### [Travail demandé]
Pouvez-vous transcrire sans rien changer le passage du texte sur l’architecture vernaculaire en commençant à « À l’image des » et en terminant à « s’inspirant de l’architecture vernaculaire. » ?

### [Texte à étudier]
┌──
À l’image des Venturi, qui nous ont
montré comment apprendre de Las Vegas, Pierre Frey nous invite à
tirer un enseignement de l’architecture vernaculaire. Dans Learning
from Vernacular, le professeur en charge des Archives de la
construction moderne (ACM) à l’École polytechnique fédérale de
Lausanne propose de repenser la conception et la construction pour «
bâtir dans une autre langue que celle de la modernité industrielle
». Dans une époque marquée par les crises financière et
écologique, Pierre Frey imagine, pour sortir de l’impasse, des
alternatives s’inspirant de l’architecture vernaculaire.
En
considérant le bâtiment comme un produit destiné à
l’autoconsommation et non au marché (à l’inverse d’une
marchandise, ce que les constructions semblent parfois devenir
aujourd’hui), l’architecture vernaculaire permet de ne plus
séparer l’idée du bâtiment et son édification. Elle privilégie
le
chantier et les savoir-faire. Pour l’auteur, la
construction ne doit plus être la prérogative d’une caste de
spécialistes. Patrick Bouchain, dans la préface de l’ouvrage,
milite pour que les chantiers redeviennent « vernaculaires » pour «
faire renaître l’ouvrier constructeur ». « La nouvelle
architecture vernaculaire » qu’imagine Pierre Frey doit s’inspirer
des exemples qui illustrent largement son texte et montrent la
richesse des ACM. Les maquettes de cette collection avaient déjà
fait l’objet de l’exposition « Learning from Vernacular »
présentée de juin à août 2009 à Rossinière, en Suisse, et dont
Pierre Frey était le commissaire (brève dans d’a-Guide n° 192).
Frey Pierre, Learning from vernacular. Pour une nouvelle architecture vernaculaire, Éditions Actes Sud, 2010, 76 p., 36 euros.
└──
### [Données fournies]
┌──
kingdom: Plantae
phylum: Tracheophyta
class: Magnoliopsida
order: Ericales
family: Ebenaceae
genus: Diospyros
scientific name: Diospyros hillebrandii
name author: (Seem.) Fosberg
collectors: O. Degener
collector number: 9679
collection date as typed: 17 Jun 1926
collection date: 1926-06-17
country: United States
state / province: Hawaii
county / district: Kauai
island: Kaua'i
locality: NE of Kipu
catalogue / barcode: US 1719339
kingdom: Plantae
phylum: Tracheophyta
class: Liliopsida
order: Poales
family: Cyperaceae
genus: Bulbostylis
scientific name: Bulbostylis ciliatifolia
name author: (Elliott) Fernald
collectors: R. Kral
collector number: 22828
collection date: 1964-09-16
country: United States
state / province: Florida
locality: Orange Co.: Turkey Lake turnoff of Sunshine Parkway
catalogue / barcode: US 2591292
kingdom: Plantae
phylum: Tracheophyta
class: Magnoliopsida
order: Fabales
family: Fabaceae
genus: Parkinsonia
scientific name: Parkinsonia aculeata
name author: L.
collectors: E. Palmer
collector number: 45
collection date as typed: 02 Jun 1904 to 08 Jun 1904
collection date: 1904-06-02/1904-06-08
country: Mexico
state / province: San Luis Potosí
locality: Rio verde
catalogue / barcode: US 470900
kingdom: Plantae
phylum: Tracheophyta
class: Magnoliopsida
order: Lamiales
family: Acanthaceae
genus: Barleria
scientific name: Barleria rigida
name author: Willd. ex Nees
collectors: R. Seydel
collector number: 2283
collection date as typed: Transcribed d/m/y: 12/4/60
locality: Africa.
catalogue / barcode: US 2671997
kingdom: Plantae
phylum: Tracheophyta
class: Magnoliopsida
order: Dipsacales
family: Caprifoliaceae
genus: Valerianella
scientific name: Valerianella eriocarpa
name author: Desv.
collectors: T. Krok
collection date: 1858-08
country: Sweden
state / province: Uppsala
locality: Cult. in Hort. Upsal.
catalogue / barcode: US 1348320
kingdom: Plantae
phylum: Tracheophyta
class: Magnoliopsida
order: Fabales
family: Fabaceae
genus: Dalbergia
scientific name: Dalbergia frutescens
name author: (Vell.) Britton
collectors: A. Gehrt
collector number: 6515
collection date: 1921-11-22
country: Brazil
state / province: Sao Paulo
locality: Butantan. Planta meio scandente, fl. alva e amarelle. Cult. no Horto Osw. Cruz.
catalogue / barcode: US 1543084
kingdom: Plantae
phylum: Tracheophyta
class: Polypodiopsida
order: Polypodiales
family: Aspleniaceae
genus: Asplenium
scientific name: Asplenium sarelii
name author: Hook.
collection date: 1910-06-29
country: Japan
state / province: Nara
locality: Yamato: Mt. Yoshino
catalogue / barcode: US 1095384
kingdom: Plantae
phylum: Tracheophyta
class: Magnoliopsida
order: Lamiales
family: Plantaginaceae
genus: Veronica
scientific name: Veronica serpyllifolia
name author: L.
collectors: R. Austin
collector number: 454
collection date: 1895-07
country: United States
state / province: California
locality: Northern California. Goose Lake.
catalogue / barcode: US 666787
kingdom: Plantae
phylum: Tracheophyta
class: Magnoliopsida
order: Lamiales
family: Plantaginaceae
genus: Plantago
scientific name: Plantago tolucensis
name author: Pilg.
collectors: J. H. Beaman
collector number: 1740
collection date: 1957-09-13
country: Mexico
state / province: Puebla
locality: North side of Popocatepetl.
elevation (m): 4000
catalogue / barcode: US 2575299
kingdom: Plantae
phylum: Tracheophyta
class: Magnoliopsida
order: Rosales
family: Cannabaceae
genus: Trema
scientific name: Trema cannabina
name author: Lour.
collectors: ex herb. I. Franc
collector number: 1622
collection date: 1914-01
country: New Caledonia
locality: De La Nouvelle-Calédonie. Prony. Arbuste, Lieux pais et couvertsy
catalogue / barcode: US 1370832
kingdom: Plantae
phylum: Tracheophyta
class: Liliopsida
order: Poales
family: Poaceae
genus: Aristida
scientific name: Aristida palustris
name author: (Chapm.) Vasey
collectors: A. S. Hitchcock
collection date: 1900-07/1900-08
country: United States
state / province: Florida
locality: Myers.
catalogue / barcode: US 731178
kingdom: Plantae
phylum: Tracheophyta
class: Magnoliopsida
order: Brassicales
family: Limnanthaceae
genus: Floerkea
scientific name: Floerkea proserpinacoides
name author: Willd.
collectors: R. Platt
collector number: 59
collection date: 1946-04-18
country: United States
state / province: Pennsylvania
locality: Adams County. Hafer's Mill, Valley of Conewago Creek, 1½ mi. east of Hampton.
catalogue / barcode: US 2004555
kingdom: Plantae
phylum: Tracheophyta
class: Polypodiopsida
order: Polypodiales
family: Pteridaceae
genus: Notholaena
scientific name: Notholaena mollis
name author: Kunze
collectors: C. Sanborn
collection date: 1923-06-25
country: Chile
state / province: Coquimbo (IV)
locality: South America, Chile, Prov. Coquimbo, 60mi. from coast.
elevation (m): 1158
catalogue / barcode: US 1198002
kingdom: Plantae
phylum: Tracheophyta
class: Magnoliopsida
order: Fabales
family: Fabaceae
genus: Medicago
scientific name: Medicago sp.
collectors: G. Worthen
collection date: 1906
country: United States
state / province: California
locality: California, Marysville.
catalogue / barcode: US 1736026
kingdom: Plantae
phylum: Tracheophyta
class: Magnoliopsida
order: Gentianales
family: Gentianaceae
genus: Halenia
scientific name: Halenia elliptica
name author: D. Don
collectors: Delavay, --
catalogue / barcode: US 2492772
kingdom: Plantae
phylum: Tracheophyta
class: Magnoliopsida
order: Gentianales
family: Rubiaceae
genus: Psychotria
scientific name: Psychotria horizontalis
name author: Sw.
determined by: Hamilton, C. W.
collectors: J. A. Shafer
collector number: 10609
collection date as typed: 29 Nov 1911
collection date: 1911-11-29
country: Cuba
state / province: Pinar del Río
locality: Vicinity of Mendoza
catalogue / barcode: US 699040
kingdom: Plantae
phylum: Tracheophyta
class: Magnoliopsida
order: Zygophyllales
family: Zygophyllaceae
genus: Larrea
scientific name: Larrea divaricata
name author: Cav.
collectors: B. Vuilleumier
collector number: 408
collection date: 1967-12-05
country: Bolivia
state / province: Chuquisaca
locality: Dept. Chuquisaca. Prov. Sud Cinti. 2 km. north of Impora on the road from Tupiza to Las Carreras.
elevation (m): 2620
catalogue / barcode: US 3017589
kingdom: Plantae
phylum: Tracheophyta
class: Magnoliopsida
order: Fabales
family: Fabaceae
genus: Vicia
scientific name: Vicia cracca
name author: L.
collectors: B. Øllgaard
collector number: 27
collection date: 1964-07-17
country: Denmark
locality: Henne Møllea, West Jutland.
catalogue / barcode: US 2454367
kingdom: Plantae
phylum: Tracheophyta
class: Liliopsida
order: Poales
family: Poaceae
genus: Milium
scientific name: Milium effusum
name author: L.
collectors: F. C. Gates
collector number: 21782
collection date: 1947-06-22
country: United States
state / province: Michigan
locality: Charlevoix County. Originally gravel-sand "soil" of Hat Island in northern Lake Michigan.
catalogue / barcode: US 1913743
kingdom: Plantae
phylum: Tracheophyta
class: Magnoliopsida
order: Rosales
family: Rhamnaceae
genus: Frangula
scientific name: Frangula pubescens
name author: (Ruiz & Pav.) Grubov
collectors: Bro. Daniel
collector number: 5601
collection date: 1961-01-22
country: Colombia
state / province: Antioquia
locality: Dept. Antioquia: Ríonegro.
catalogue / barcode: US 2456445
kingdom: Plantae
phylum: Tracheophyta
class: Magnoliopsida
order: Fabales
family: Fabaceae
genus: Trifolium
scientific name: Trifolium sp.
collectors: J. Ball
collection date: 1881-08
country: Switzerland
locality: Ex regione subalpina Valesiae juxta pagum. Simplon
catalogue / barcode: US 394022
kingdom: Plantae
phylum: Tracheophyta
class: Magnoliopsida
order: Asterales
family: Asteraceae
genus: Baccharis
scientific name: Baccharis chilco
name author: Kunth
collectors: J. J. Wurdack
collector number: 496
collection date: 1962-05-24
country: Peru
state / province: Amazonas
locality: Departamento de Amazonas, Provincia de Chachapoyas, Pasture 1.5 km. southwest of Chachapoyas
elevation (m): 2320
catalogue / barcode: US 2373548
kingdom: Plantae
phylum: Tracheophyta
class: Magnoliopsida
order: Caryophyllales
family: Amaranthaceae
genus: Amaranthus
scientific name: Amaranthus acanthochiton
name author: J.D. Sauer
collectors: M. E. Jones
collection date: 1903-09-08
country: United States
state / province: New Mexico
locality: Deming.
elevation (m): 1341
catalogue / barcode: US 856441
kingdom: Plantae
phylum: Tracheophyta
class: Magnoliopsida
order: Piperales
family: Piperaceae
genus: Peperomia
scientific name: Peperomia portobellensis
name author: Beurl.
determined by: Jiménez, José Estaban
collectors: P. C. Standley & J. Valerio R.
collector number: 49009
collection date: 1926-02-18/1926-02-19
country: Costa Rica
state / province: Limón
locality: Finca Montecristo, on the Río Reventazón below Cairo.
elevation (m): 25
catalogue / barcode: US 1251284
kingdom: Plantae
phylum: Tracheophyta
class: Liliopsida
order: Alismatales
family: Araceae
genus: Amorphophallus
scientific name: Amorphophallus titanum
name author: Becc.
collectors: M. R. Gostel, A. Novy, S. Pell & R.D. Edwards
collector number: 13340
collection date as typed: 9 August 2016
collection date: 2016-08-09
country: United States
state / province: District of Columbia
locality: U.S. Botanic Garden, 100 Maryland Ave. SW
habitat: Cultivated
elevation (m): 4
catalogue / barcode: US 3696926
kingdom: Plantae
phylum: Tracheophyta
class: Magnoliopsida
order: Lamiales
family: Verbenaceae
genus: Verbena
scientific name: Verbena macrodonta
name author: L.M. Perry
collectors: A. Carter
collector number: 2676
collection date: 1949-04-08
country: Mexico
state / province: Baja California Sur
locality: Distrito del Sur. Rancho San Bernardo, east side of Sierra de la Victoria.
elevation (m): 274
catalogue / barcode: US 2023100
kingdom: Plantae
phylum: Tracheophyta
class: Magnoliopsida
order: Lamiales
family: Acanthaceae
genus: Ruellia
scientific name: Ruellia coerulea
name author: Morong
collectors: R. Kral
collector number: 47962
└──
### [Réponse au problème]
À l’image des Venturi, qui nous ont
montré comment apprendre de Las Vegas, Pierre Frey nous invite à
tirer un enseignement de l’architecture vernaculaire. Dans Learning
from Vernacular, le professeur en charge des Archives de la
construction moderne (ACM) à l’École polytechnique fédérale de
Lausanne propose de repenser la conception et la construction pour «
bâtir dans une autre langue que celle de la modernité industrielle
». Dans une époque marquée par les crises financière et
écologique, Pierre Frey imagine, pour sortir de l’impasse, des
alternatives s’inspirant de l’architecture vernaculaire.